Socialism, a system based on meeting human need, would take this factor into serious consideration (as well as the fact that biofuel production increases the release of nitrous oxide, another greenhouse gas) before taking further steps to put the program into operation.
It’s “best” as in most efficient at meeting the wants and needs of the market. It doesn not make sure everyones wants and needs are met.
What does one have to do with the other? Underdeveloped countries are often kleptocracies that has nothing to do with the free market. They also often don’t have the resources in the first place.
Socialists seem to think there is just this giant fixed pool of wealth out there that somehow just magically appears. To them it is simply a matter of just taking from a bigger pot and putting it in the smaller ones one. Wealth needs to be created.

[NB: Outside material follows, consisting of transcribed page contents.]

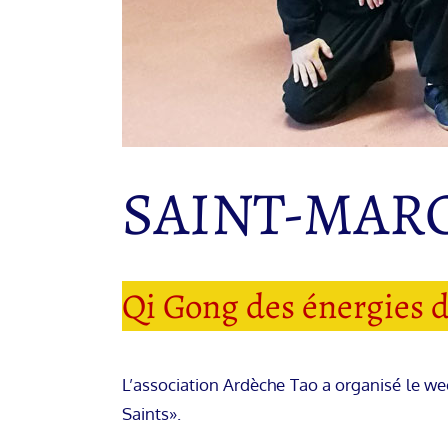
SAINT-MAR
Qi Gong des énergies 
L’association Ardèche Tao a organisé le w
Saints».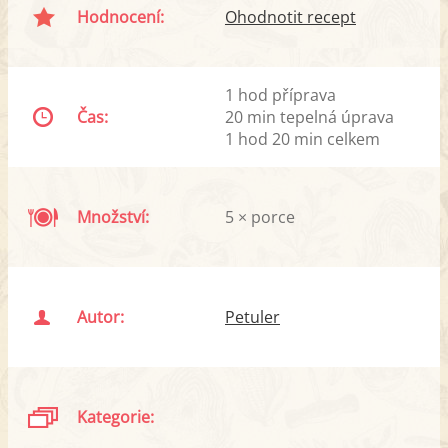
Hodnocení:
Ohodnotit recept
1 hod příprava
Čas:
20 min tepelná úprava
1 hod 20 min celkem
Množství:
5 × porce
Autor:
Petuler
Kategorie: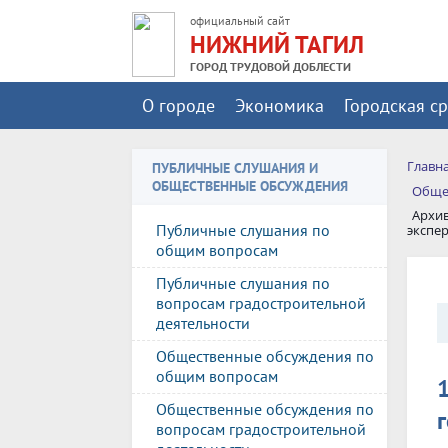
официальный сайт
НИЖНИЙ ТАГИЛ
ГОРОД ТРУДОВОЙ ДОБЛЕСТИ
О городе
Экономика
Городская с
Главн
ПУБЛИЧНЫЕ СЛУШАНИЯ И
ОБЩЕСТВЕННЫЕ ОБСУЖДЕНИЯ
Общес
Архив
Публичные слушания по
экспе
общим вопросам
Публичные слушания по
вопросам градостроительной
деятельности
Общественные обсуждения по
общим вопросам
Общественные обсуждения по
вопросам градостроительной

You could argue that it a perfect purely socialist world there would be no need for money, so wealth wouldn’t be needed at all.
But still, I don’t know which socialists you’ve been talking to that have that point of view. I certainly haven’t met any, despite living in a country that most Americans seem to think is a small step from being Communist.
Money <> Wealth.
That pretty much damns it from a socialist point of view.
How would you explain the bloody colonialism and imperialism of the eighteenth and nineteenth centuries, then?
Mmm, nope - even a cursory reading of the Communist Manifesto disproves that argument.
We understand perfectly well that wealth needs to be created, and the source of that wealth (both material and economic) is the working class. Without their ability to work, nothing gets made, and for capitalists that means nothing to buy or sell. Socialism advocates taking the power over that material wealth out of the hands of the people who don’t work to make any of it and putting it firmly in the hands of those who do.
Never said it did.
And my point still stands.
What does your boss do all day? Why do you think business owners provide no value to a business?
Also, do you believe that labor provides some intrinsic value to the output?